- YOUR INSTRUCTIONS: Please copy all of the data that follows exactly, leaving any pictures out.

- DATA EXTRACT:
++++++++++

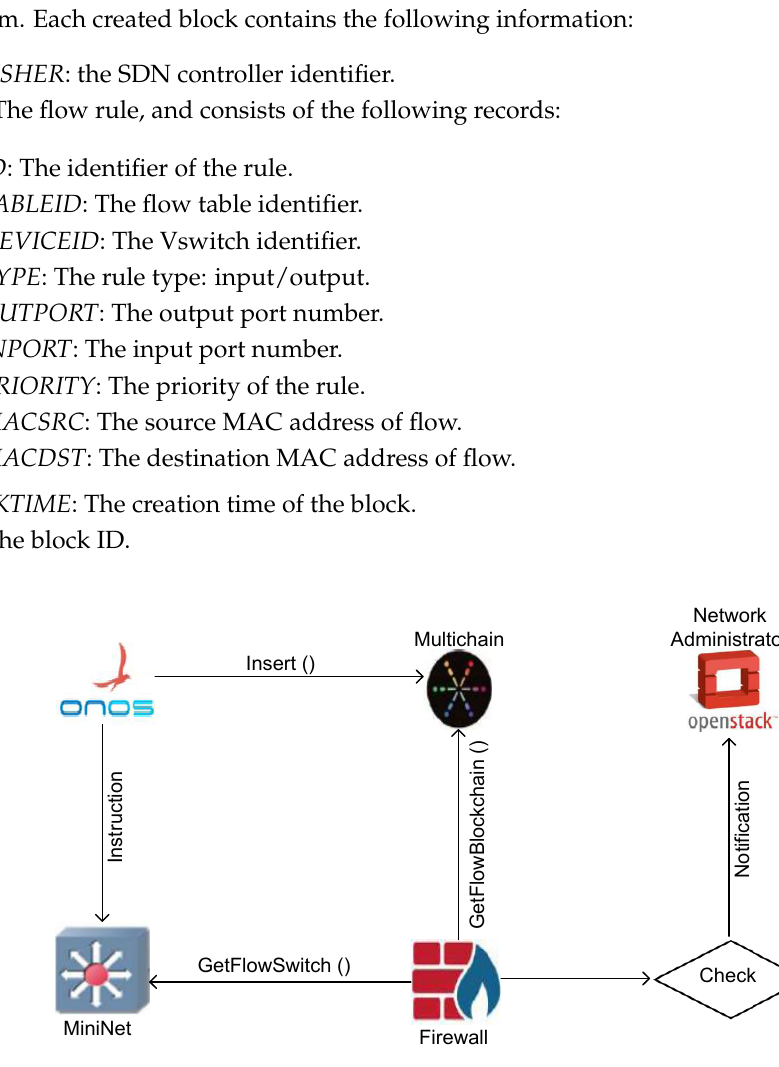
Figure 7. Implementation components of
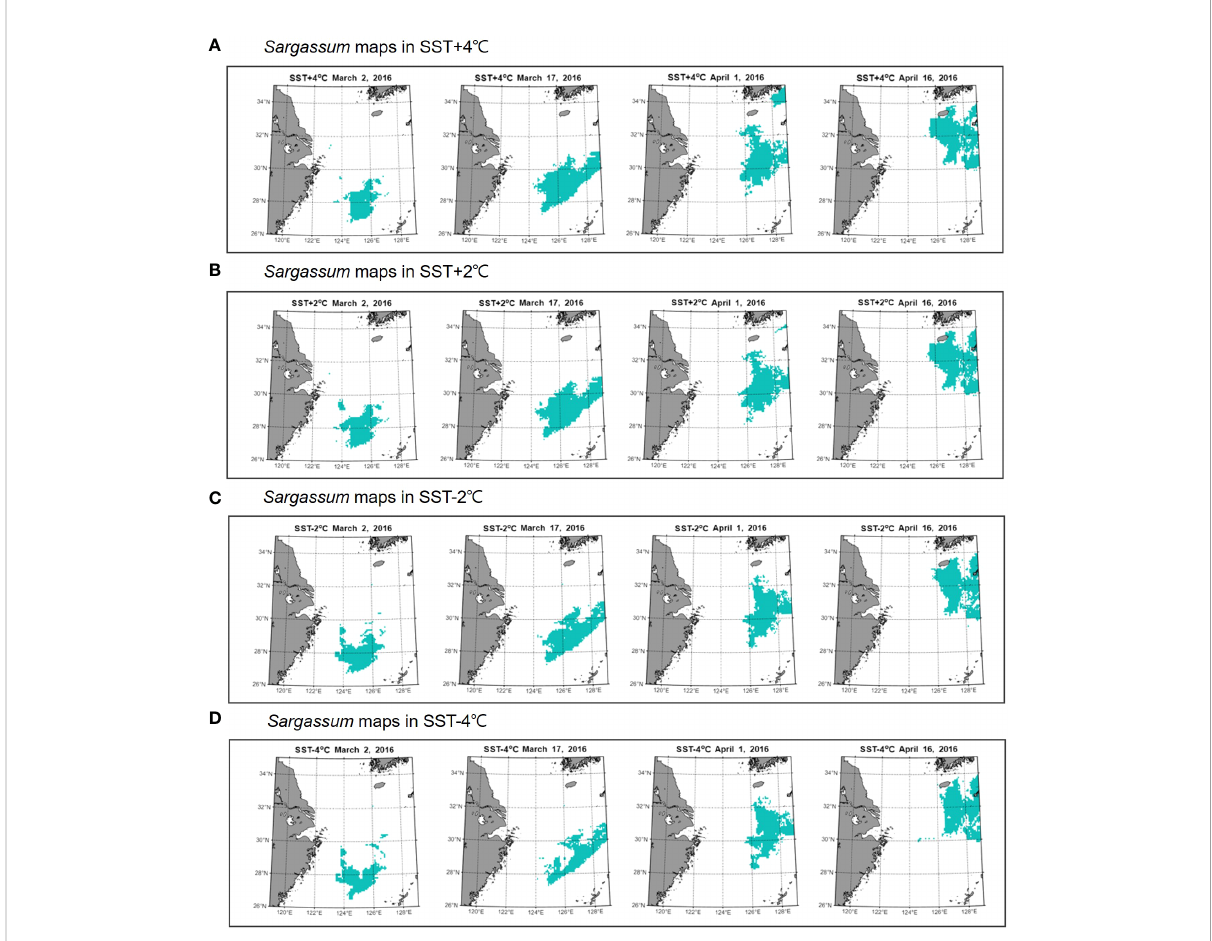
FIGURE 6 Sargassum maps according to changing SST in 2016 every 15 days. From the top to the bottom, the maps showed the results after applying four options: (A) SST + 4 °C, (B) SST + 2 °C, (C) SST − 2 °C, and (D) SST − 4 °C. The original case is represented in Figure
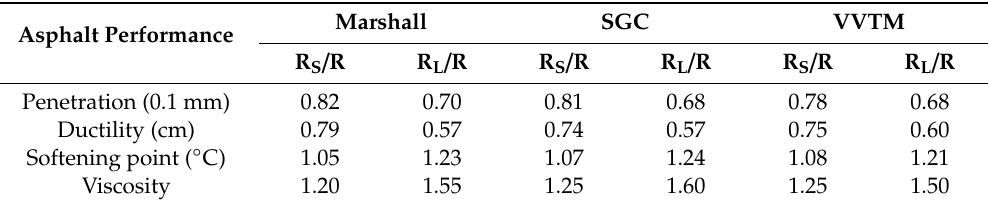
Table15. ComparisonofagingperformancesofSMA-13asphaltmixturesdesignedbydi ff erentmethods. Asphalt Performance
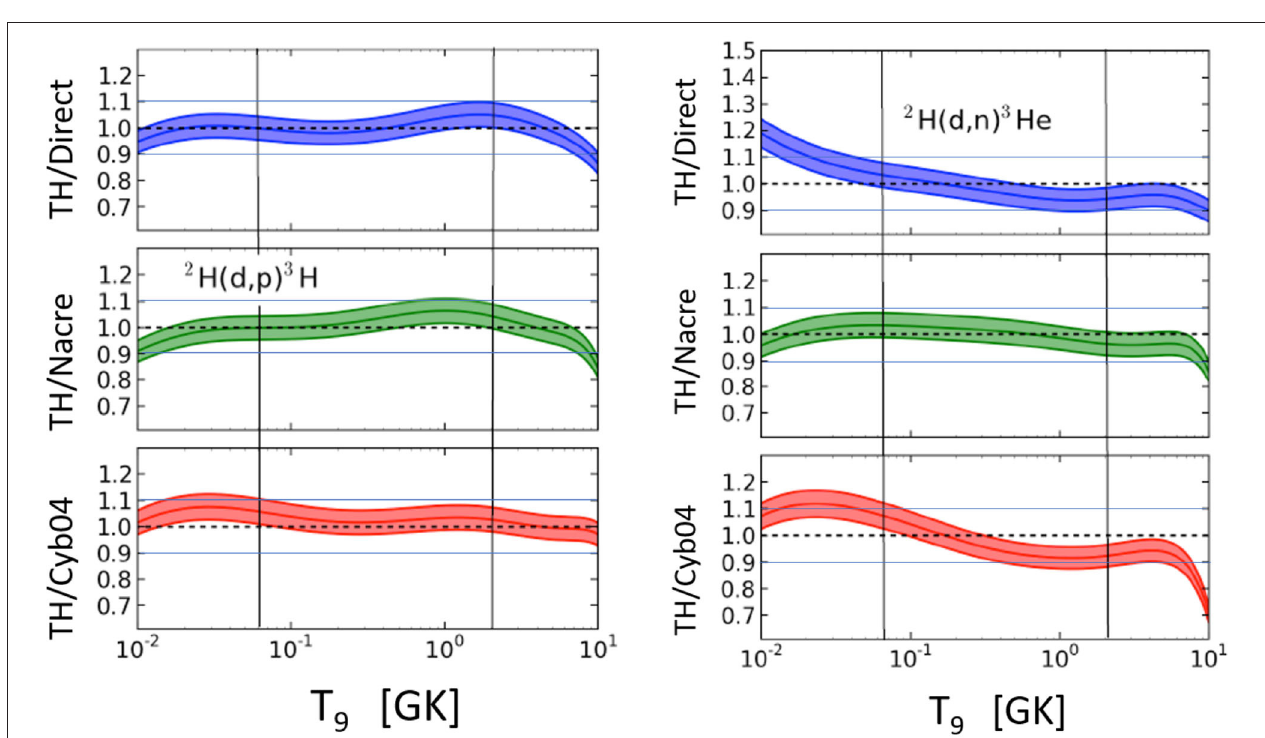
FIGURE 8 | (Left) Trojan Horse 2 H(d,p) 3 H reaction rates as a ratio to the one obtained from direct data fit in the upper panel; the middle and lower panels show rates as a ratio to rates published in NACRE (Angulo et al., 1999; Cyburt, 2004). Lower and upper temperature of interest for BBN are marked by the vertical lines. Blue lines define the ± 10% deviation from the unity. The figure is adapted from Pizzone et al. (2014). (Right) Same reaction rates ratios as in the left figure but for 2 H(d,n) 3 He. The figure is adapted from Pizzone et al. (2014).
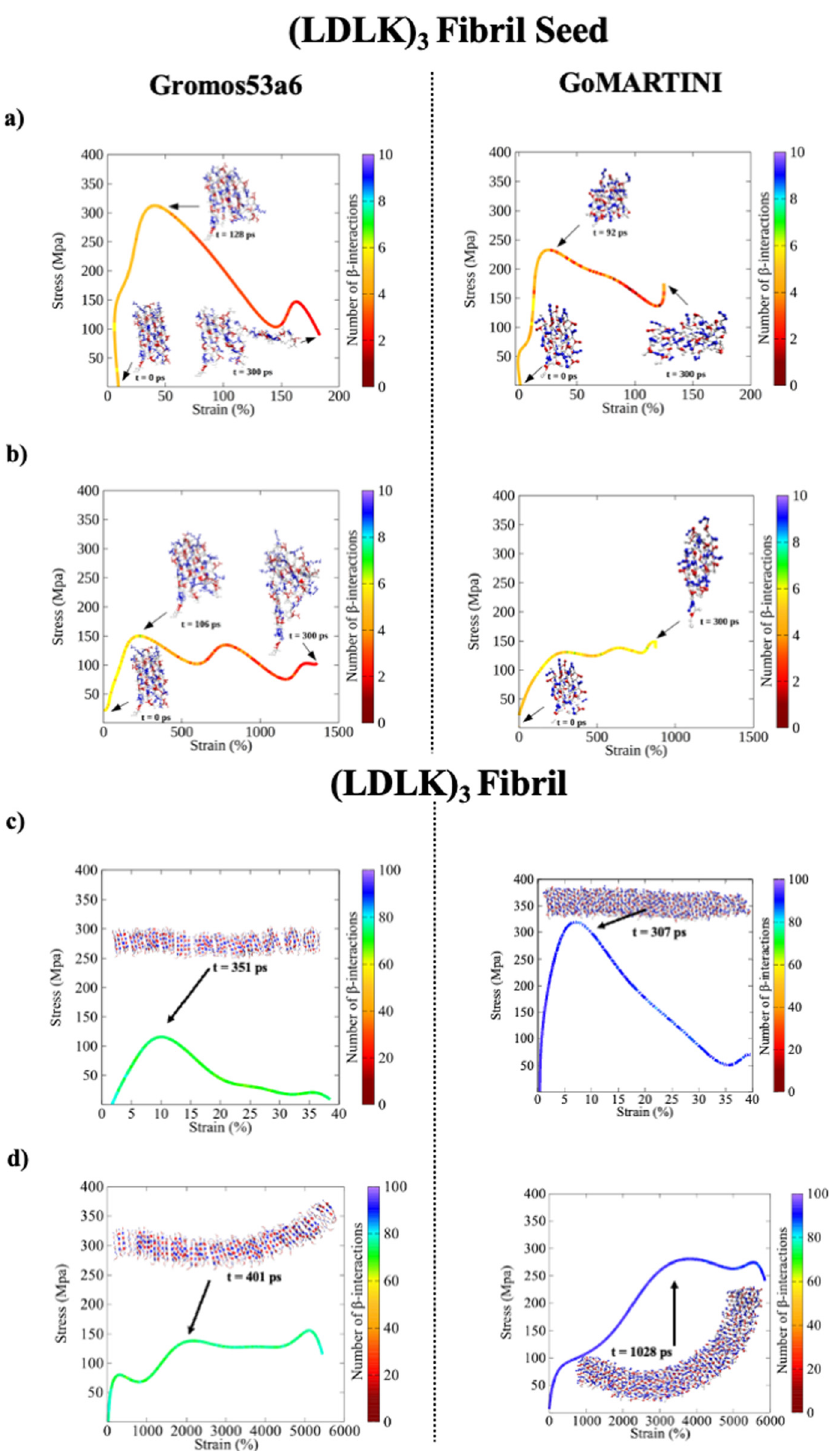
Figure 5: Computational nanomechanic characterization of ( LDLK ) 3 fi bril seeds and fi brils. Mechanical failure of SAP fi bril seeds and fi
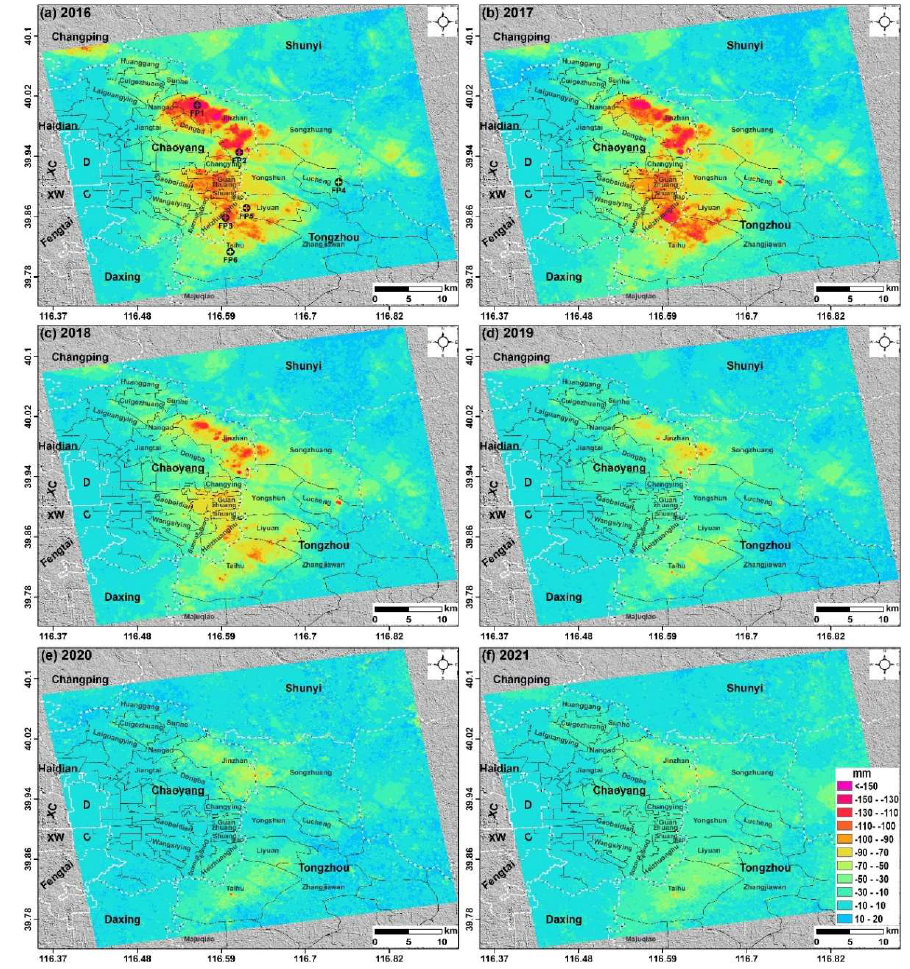
Figure 6. The distribution characteristics of land subsidence at different stages (( a ) 2016, ( b ) 2017, ( c ) 2018, ( d ) 2019, ( e ) 2020, and ( f ) 2021) during the observation period in the eastern Beijing plain.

++++++++++

- OUTPUT FOR THIS TASK:
Figure 7. Implementation components of
FIGURE 6 Sargassum maps according to changing SST in 2016 every 15 days. From the top to the bottom, the maps showed the results after applying four options: (A) SST + 4 °C, (B) SST + 2 °C, (C) SST − 2 °C, and (D) SST − 4 °C. The original case is represented in Figure
Table15. ComparisonofagingperformancesofSMA-13asphaltmixturesdesignedbydi ff erentmethods. Asphalt Performance
FIGURE 8 | (Left) Trojan Horse 2 H(d,p) 3 H reaction rates as a ratio to the one obtained from direct data fit in the upper panel; the middle and lower panels show rates as a ratio to rates published in NACRE (Angulo et al., 1999; Cyburt, 2004). Lower and upper temperature of interest for BBN are marked by the vertical lines. Blue lines define the ± 10% deviation from the unity. The figure is adapted from Pizzone et al. (2014). (Right) Same reaction rates ratios as in the left figure but for 2 H(d,n) 3 He. The figure is adapted from Pizzone et al. (2014).
Figure 5: Computational nanomechanic characterization of ( LDLK ) 3 fi bril seeds and fi brils. Mechanical failure of SAP fi bril seeds and fi
Figure 6. The distribution characteristics of land subsidence at different stages (( a ) 2016, ( b ) 2017, ( c ) 2018, ( d ) 2019, ( e ) 2020, and ( f ) 2021) during the observation period in the eastern Beijing plain.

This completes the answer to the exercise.